DOCUMENT TEXT -

One of the tricks of the season-preview business is that you always start at the bottom and work your way up, building suspense along the way. That’s the basic approach we’ve taken for our NHL preview; on Monday, we covered the Bottom-Feeder Division, and yesterday it was on to the Middle-of-the-Pack Division.
By the end of that second post, we’d covered half the league. And when it went up, fans of the teams that hadn’t been mentioned yet were thrilled. Clearly, this meant their teams were considered Stanley Cup contenders. Celebrations broke out across the hockey world.1
Not so fast.
Today we introduce the “Your Guess Is As Good As Mine” Division. These are the teams that are expected to be … well, pretty much anything. Yes, I’m supposed to be the expert, which means my job is to pretend like I know everything. I don’t. And when it comes to these teams, I’m not ashamed to say I’m stumped.
So here we go: the eight teams with the widest range of possible outcomes. Could the eventual Stanley Cup winner be one of the teams below? Sure could. What about Connor McDavid’s new home? Wouldn’t surprise me. Could one of these teams manage to accomplish both those things? That shouldn’t technically be possible, but what the hell. With this group, all bets are off.
Last season: 52-22-8, 112 points, first in the Central, upset by Minnesota in the first round
Offseason report: They lost Paul Stastny to free agency, but replaced him with future Hall of Famer Jarome Iginla, which is close to a wash. They traded P.A. Parenteau to Montreal for Danny Briere and lost backup goalie Jean-Sebastien Giguere to retirement. And they named Joe Sakic the new GM while demoting Greg Sherman, which was shocking because everybody sort of assumed they had already done that last year.
Also, everyone on the roster got older. That’s not exactly breaking news, since the same could be said for every team, but it seems especially important in Colorado’s case, because this is a team led by an extremely young core. Guys like Matt Duchene, Nathan MacKinnon, Ryan O’Reilly, and Gabriel Landeskog should all still be improving with each year that goes by. If this team of kids racked up 112 points last year, how much better could they be this year?
Outlook: Ah hell, let’s just get it out of the way now …
Key stat: 46.7 percent — Colorado’s 5-on-5 Fenwick percentage last year, fourth-worst in the league. The Avalanche were a terrible possession team, which tells us they shouldn’t win many games. Now clearly, the Avs did win a lot of games — for one season. But the numbers say it can’t continue, and that a big drop-off this year is inevitable. Remember how last season, Toronto became the lightning-rod team for the analytics argument? That’s the Avalanche this year. And we all remember how that story ended for the Maple Leafs.

TASK GOAL - Extract the part of the NHL season preview between "Today we introduce" and "bets are off.", inclusive, word for word.

RAW DATA -
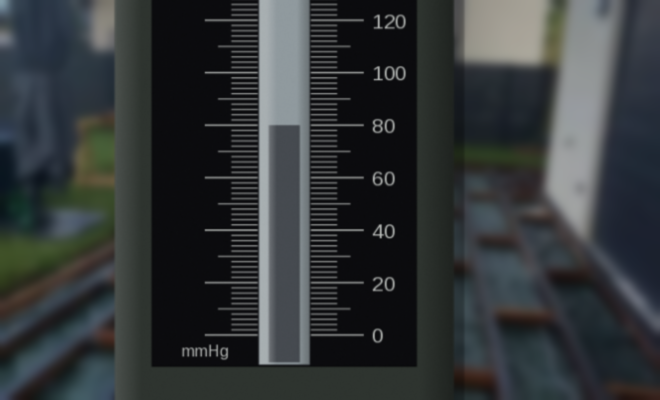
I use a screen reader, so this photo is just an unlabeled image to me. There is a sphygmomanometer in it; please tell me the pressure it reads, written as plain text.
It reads 80 mmHg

SOLVED EXERCISE -
Today we introduce the “Your Guess Is As Good As Mine” Division. These are the teams that are expected to be … well, pretty much anything. Yes, I’m supposed to be the expert, which means my job is to pretend like I know everything. I don’t. And when it comes to these teams, I’m not ashamed to say I’m stumped.
So here we go: the eight teams with the widest range of possible outcomes. Could the eventual Stanley Cup winner be one of the teams below? Sure could. What about Connor McDavid’s new home? Wouldn’t surprise me. Could one of these teams manage to accomplish both those things? That shouldn’t technically be possible, but what the hell. With this group, all bets are off.